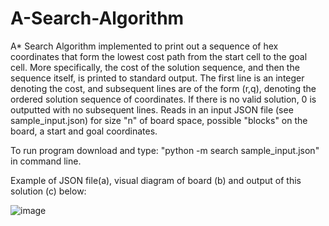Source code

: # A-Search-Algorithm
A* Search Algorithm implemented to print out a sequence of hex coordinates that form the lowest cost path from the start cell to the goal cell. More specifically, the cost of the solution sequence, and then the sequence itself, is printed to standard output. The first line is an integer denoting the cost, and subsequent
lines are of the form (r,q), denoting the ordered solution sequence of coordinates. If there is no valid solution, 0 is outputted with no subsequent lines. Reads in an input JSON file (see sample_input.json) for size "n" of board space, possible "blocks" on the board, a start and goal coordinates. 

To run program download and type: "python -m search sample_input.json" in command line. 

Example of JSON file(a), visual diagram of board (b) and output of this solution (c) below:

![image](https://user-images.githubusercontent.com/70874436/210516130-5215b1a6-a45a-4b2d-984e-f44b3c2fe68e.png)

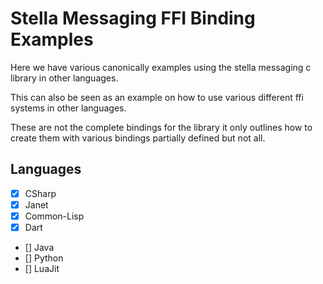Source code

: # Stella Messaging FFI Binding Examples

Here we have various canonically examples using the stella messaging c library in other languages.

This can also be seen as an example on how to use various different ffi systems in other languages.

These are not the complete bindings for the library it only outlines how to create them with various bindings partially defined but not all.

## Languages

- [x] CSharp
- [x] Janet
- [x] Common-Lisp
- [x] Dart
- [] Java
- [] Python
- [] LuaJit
══════════
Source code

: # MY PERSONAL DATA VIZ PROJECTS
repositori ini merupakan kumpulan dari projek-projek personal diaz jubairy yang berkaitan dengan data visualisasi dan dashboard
══════════
--- What the task asks ---
Reply with one number only: the count of lines in the entries that contain "subsequent".

--- Your response ---
2